Since we use the ingress nginx installed by Helm Chart here, we only need to configure the Values value. The template provides support for initContainers. The configuration is as follows:
controller:
# Others are omitted. Configure initContainers
extraInitContainers:
- name: init-sysctl
image: busybox
securityContext:
capabilities:
add:
- SYS_ADMIN
drop:
- ALL
command:
- /bin/sh
- -c
- |
mount -o remount rw /proc/sys
sysctl -w net.core.somaxconn=65535 # Upper limit of backlog for socket listening
sysctl -w net.ipv4.tcp_tw_reuse=1 # Enable reuse, allowing TIME-WAIT sockets to be reused for new TCP connections
sysctl -w net.ipv4.ip_local_port_range="1024 65535"

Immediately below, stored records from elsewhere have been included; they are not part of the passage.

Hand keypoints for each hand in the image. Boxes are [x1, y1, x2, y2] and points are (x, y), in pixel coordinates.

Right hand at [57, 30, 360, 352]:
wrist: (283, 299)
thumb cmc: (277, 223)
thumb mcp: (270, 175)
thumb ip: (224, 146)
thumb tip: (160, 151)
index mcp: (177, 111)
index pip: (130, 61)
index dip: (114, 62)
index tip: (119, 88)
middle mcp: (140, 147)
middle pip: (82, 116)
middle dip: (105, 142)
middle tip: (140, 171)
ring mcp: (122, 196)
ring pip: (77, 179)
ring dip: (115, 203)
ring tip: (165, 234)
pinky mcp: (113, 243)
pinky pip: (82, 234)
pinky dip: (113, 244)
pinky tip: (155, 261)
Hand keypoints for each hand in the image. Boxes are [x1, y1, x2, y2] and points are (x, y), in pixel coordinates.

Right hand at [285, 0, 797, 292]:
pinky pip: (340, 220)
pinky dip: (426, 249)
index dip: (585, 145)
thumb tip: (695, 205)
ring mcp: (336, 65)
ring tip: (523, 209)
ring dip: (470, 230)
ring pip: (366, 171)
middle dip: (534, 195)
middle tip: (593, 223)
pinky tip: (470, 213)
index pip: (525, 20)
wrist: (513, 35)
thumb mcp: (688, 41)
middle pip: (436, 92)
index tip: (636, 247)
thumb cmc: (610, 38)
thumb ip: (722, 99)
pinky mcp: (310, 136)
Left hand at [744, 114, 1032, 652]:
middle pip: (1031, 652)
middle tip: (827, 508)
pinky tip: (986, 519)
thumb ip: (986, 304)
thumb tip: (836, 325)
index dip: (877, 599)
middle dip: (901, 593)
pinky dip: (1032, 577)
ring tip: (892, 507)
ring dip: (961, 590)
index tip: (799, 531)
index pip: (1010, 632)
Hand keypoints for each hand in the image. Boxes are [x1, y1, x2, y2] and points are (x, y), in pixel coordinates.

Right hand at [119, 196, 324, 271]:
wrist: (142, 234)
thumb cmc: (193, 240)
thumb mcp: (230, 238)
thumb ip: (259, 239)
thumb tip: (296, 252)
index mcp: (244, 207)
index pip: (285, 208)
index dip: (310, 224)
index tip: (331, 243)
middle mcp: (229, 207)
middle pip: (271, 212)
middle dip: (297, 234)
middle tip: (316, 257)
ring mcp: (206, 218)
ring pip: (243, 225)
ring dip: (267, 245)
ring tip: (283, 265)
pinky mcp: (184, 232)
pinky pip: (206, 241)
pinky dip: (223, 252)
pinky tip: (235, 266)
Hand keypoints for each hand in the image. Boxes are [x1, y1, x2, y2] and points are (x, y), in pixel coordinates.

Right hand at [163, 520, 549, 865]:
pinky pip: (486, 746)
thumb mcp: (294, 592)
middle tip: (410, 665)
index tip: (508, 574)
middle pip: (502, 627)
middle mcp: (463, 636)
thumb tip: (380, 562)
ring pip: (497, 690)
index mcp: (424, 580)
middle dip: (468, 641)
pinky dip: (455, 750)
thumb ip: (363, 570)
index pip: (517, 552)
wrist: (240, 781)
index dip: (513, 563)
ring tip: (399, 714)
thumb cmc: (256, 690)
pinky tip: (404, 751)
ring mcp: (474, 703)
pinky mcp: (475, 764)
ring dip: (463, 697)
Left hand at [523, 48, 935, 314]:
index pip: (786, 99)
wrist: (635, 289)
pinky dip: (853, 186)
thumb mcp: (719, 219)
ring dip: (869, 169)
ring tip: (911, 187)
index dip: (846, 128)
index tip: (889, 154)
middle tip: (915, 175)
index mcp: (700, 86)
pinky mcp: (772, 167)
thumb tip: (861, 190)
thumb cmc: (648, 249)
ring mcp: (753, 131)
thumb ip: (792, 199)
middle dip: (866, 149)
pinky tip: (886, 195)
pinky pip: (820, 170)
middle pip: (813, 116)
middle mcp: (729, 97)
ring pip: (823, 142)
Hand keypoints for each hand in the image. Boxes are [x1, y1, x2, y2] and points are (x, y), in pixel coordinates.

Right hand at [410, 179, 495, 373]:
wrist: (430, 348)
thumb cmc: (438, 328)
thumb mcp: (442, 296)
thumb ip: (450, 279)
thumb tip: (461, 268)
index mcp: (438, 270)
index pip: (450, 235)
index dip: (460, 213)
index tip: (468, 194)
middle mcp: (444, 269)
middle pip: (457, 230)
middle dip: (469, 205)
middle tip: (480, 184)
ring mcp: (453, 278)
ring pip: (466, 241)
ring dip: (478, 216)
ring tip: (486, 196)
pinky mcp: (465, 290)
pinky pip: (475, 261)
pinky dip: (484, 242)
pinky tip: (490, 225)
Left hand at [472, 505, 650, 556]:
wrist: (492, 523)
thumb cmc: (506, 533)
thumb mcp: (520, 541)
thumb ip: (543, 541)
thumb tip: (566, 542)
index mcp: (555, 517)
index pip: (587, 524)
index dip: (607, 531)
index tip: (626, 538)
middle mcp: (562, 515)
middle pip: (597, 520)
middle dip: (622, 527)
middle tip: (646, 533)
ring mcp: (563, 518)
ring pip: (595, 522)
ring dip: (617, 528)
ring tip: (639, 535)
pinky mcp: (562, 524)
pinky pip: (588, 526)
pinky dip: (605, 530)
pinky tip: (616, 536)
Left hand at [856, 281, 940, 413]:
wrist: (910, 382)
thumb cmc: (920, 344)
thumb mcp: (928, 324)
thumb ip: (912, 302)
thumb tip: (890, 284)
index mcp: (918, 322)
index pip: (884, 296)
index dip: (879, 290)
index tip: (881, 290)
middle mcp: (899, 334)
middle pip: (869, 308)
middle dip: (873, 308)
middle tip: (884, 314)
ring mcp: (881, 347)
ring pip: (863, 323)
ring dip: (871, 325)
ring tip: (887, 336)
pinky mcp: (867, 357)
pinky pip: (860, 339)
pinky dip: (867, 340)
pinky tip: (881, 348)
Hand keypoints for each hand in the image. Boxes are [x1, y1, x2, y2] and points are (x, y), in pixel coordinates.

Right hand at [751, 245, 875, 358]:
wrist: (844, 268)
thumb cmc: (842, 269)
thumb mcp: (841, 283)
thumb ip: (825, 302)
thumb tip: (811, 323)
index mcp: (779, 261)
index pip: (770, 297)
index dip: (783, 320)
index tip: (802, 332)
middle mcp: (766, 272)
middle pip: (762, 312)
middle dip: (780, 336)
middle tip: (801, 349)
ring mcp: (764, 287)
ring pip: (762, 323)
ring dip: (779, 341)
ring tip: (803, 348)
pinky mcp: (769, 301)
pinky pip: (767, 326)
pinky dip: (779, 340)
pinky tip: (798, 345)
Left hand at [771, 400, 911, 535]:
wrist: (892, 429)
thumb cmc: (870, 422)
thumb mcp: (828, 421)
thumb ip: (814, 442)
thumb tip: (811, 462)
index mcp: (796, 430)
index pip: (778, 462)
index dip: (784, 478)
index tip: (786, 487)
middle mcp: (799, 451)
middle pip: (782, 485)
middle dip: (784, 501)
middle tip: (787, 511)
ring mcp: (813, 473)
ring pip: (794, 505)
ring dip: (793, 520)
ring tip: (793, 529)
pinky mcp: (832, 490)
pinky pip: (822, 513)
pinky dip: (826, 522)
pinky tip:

sysctl -w fs.file-max=1048576
sysctl -w fs.inotify.max_user_instances=16384
sysctl -w fs.inotify.max_user_watches=524288
sysctl -w fs.inotify.max_queued_events=16384
Similarly, you can redeploy:
➜ helm upgrade --install ingress-nginx . -f ./ci/daemonset-prod.yaml --namespace ingress-nginx
After deployment, the node kernel parameters can be modified through initContainers. It is recommended to optimize the node kernel parameters in the production environment.